As provas encontradas enquadravam o crime em pequenos delitos, com penas menores, o que não agradou Júlio e sua equipe. “Uma vez que confirmado que ele era quem trocava mensagens com a criança paulista de 10 anos de idade, sabíamos que precisávamos buscar uma condenação mais adequada”, contou ele.
Legislação brasileira
Para isso, um novo conceito na legislação de estupro precisou ser criada, uma vez que a lei brasileira define estupro de vulnerável como um ato de conjunção carnal ou libidinoso com menor de 14 anos. A lei considera que pessoas nessa idade não têm discernimento para consentir relações sexuais. Porém, essa definição não contemplava o caso em que Almeida estava trabalhando.
“Encontrei uma decisão do STJ (Superior Tribunal de Justiça) que tratava de uma situação na qual um adulto levou uma menina com menos de 13 anos de idade a um motel. Lá, este homem praticou masturbação vendo a criança se despir, mas sem tocá-la. O STJ considerou estupro, entendendo que o contato físico não era mandatório para sentença, bastava que ambos estivessem no mesmo ambiente e que a ação de um satisfaça o desejo sexual de outro. Ali encontrei o conceito que eu precisava atualizar”, conta ele.
Diante disso, o advogado passou a trabalhar em cima de uma tese no ambiente virtual e seguiu com uma denúncia nesse sentido. “A atualização era necessária, já que hoje, pela internet, nós conseguimos fazer comércio, trocar afeto, transmitir documentos, entre outras coisas – e tudo isso tem validade. A conclusão lógica é que também se pode praticar sexo por internet e, portanto, colocar um menor em situação de vulnerabilidade. Parece uma coisa óbvia, mas ainda não existia nenhuma condenação parecida”, explica.

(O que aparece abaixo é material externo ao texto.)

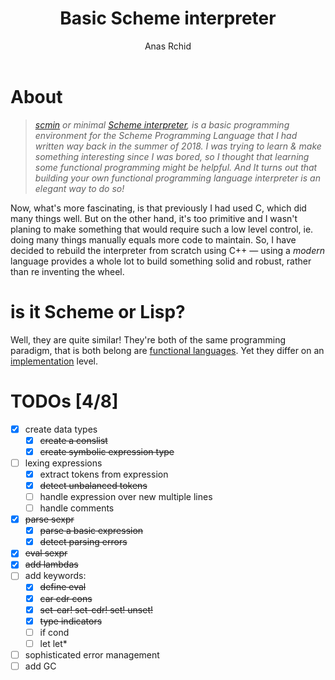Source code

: #+TITLE: Basic Scheme interpreter
#+AUTHOR: Anas Rchid

* About

#+begin_quote
/[[https://github.com/0x0584/scmin][scmin]] or minimal [[https://www.schemers.org/Documents/Standards/R5RS/r5rs.pdf][Scheme interpreter]], is a basic programming environment for the Scheme Programming Language that I had written way back in the summer of 2018. I was trying to learn & make something interesting since I was bored, so I thought that learning some functional programming might be helpful. And It turns out that building your own functional programming language interpreter is an elegant way to do so!/
#+end_quote

Now, what's more fascinating, is that previously I had used C, which did many things well. But on the other hand, it's too primitive and I wasn't planing to make something that would require such a low level control, ie. doing many things manually equals more code to maintain. So, I have decided to rebuild the interpreter from scratch using C++ --- using a /modern/ language provides a whole lot to build something solid and robust, rather than re inventing the wheel.

* is it Scheme or Lisp?

Well, they are quite similar! They're both of the same programming paradigm, that is both belong are [[http://www-formal.stanford.edu/jmc/recursive.pdf][functional languages]]. Yet they differ on an [[http://stackoverflow.com/questions/5368090/ddg#5372482][implementation]] level.

* TODOs [4/8]

+ [X] create data types
  + [X] +create a conslist+
  + [X] +create symbolic expression type+
+ [-] lexing expressions
  + [X] extract tokens from expression
  + [X] +detect unbalanced tokens+
  + [ ] handle expression over new multiple lines
  + [ ] handle comments
+ [X] +parse sexpr+
  + [X] +parse a basic expression+
  + [X] +detect parsing errors+
+ [X] +eval sexpr+
+ [X] +add lambdas+
+ [-] add keywords:
  + [X] +define eval+
  + [X] +car cdr cons+
  + [X] +set-car! set-cdr! set! unset!+
  + [X] +type indicators+
  + [ ] if cond
  + [ ] let let*
+ [ ] sophisticated error management
+ [ ] add GC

Apesar de enfrentar resistência no Ministério Público, o advogado conseguiu provar sua tese. “Decidimos processar o homem pelo crime de estupro virtual, como se ele estivesse no mesmo ambiente daquela pessoa, porque realmente estava no mesmo ambiente daquela criança, só que no ambiente virtual. Foi uma denúncia longa, na qual foram expostos os atos e conversas absurdas entre ele e o menino”, relatou Júlio.